Work task » Transcribe the entries verbatim, from the start through the line containing "27: (677, 519)". Omit the pictures from your output.

----- Data excerpts

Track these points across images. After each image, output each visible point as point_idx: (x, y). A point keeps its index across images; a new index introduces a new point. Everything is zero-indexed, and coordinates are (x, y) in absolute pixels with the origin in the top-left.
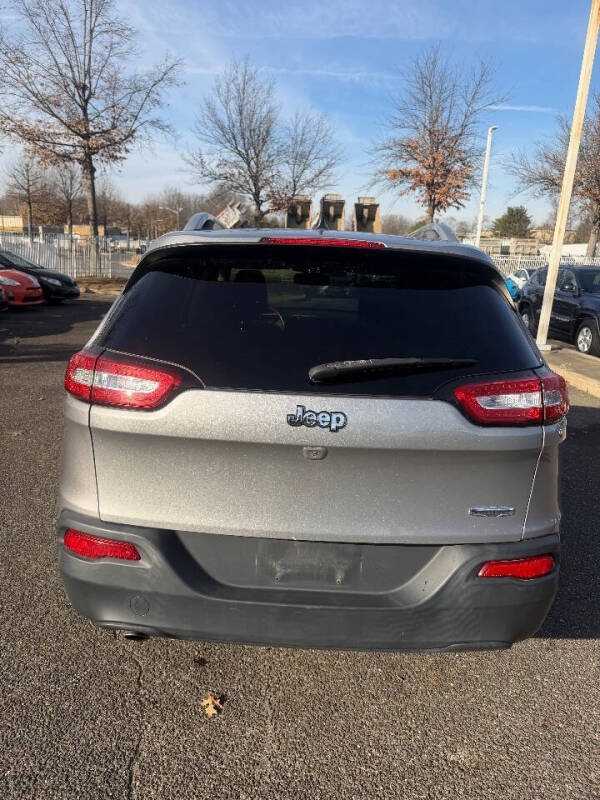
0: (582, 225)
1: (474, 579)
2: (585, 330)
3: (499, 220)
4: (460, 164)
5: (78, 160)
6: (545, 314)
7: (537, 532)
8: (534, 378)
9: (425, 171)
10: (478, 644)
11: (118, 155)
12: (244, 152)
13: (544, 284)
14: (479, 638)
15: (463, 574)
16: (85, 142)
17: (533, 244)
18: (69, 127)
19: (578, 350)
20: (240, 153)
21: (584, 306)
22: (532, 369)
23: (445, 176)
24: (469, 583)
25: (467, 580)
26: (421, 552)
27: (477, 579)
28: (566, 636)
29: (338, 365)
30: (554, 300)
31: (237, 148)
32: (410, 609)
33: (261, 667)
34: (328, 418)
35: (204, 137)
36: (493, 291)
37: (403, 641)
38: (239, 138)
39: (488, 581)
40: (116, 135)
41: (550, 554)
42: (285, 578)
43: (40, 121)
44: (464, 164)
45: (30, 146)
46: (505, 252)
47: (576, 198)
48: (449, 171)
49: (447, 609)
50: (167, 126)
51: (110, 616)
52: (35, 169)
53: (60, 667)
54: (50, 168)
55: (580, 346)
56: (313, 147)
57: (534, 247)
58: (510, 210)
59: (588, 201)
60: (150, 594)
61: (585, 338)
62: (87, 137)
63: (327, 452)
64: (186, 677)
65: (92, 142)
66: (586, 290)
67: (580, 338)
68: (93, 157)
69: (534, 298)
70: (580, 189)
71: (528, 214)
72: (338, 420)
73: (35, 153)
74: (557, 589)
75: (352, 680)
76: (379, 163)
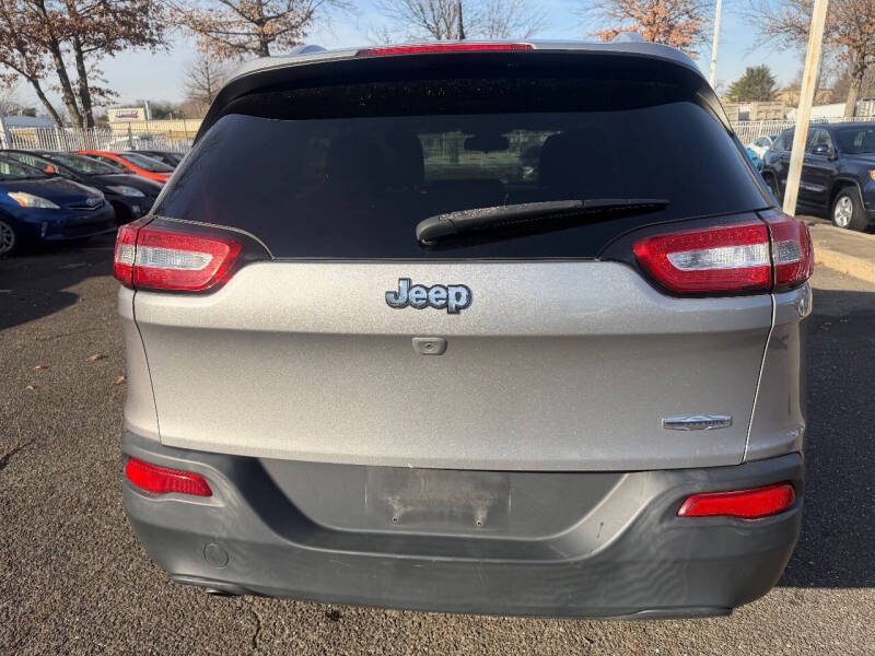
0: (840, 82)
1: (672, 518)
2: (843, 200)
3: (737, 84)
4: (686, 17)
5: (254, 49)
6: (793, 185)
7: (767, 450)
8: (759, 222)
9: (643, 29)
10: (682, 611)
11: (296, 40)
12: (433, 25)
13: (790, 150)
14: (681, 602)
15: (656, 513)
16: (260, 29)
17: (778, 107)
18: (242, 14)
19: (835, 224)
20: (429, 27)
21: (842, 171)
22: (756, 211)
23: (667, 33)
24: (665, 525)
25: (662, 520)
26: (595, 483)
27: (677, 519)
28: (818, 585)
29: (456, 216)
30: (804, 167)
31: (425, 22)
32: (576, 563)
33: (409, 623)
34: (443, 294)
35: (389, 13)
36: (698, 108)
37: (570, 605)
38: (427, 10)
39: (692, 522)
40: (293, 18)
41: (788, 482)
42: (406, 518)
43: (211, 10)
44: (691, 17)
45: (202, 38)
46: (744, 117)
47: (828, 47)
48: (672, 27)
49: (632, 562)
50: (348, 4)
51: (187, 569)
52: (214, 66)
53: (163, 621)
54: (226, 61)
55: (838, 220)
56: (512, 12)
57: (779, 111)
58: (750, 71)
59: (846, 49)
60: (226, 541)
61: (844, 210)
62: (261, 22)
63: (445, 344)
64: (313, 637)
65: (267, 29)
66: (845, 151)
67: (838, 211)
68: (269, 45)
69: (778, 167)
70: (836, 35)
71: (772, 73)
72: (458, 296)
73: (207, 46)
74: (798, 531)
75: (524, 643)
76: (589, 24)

----------

Task result »
Track these points across images. After each image, output each visible point as point_idx: (x, y). A point keeps its index across images; a new index introduces a new point. Everything is zero-indexed, and coordinates are (x, y) in absolute pixels with the origin in the top-left.
0: (582, 225)
1: (474, 579)
2: (585, 330)
3: (499, 220)
4: (460, 164)
5: (78, 160)
6: (545, 314)
7: (537, 532)
8: (534, 378)
9: (425, 171)
10: (478, 644)
11: (118, 155)
12: (244, 152)
13: (544, 284)
14: (479, 638)
15: (463, 574)
16: (85, 142)
17: (533, 244)
18: (69, 127)
19: (578, 350)
20: (240, 153)
21: (584, 306)
22: (532, 369)
23: (445, 176)
24: (469, 583)
25: (467, 580)
26: (421, 552)
27: (477, 579)
28: (566, 636)
29: (338, 365)
30: (554, 300)
31: (237, 148)
32: (410, 609)
33: (261, 667)
34: (328, 418)
35: (204, 137)
36: (493, 291)
37: (403, 641)
38: (239, 138)
39: (488, 581)
40: (116, 135)
41: (550, 554)
42: (285, 578)
43: (40, 121)
44: (464, 164)
45: (30, 146)
46: (505, 252)
47: (576, 198)
48: (449, 171)
49: (447, 609)
50: (167, 126)
51: (110, 616)
52: (35, 169)
53: (60, 667)
54: (50, 168)
55: (580, 346)
56: (313, 147)
57: (534, 247)
58: (510, 210)
59: (588, 201)
60: (150, 594)
61: (585, 338)
62: (87, 137)
63: (327, 452)
64: (186, 677)
65: (92, 142)
66: (586, 290)
67: (580, 338)
68: (93, 157)
69: (534, 298)
70: (580, 189)
71: (528, 214)
72: (338, 420)
73: (35, 153)
74: (557, 589)
75: (352, 680)
76: (379, 163)
0: (840, 82)
1: (672, 518)
2: (843, 200)
3: (737, 84)
4: (686, 17)
5: (254, 49)
6: (793, 185)
7: (767, 450)
8: (759, 222)
9: (643, 29)
10: (682, 611)
11: (296, 40)
12: (433, 25)
13: (790, 150)
14: (681, 602)
15: (656, 513)
16: (260, 29)
17: (778, 107)
18: (242, 14)
19: (835, 224)
20: (429, 27)
21: (842, 171)
22: (756, 211)
23: (667, 33)
24: (665, 525)
25: (662, 520)
26: (595, 483)
27: (677, 519)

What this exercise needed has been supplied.